Within the data below, copy each line where the string "paused" is found.

Dataset »

□ □ □ □ □

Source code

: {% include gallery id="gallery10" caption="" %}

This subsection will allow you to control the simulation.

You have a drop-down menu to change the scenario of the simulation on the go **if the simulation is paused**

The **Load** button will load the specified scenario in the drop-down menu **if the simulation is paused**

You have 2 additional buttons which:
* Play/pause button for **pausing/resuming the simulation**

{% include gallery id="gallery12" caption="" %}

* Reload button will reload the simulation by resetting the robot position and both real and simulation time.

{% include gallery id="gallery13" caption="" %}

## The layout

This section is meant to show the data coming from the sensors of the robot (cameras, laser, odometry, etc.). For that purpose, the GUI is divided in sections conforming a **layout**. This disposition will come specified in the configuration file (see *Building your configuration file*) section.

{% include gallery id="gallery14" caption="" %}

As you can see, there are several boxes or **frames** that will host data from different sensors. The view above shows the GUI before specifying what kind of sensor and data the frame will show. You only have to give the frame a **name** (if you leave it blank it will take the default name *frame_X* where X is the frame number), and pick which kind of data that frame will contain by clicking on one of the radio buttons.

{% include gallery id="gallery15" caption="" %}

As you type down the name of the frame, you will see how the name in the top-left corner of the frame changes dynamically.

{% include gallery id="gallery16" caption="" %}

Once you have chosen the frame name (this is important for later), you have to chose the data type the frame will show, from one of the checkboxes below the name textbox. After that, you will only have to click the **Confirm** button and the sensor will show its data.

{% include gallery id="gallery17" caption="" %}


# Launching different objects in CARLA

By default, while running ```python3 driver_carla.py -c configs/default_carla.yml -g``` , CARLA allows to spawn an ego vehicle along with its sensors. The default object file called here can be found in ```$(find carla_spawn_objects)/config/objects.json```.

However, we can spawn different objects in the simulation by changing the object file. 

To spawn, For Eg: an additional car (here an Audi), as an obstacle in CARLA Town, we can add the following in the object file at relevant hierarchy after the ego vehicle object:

□ □ □ □ □

Response for this exercise »
You have a drop-down menu to change the scenario of the simulation on the go **if the simulation is paused**
The **Load** button will load the specified scenario in the drop-down menu **if the simulation is paused**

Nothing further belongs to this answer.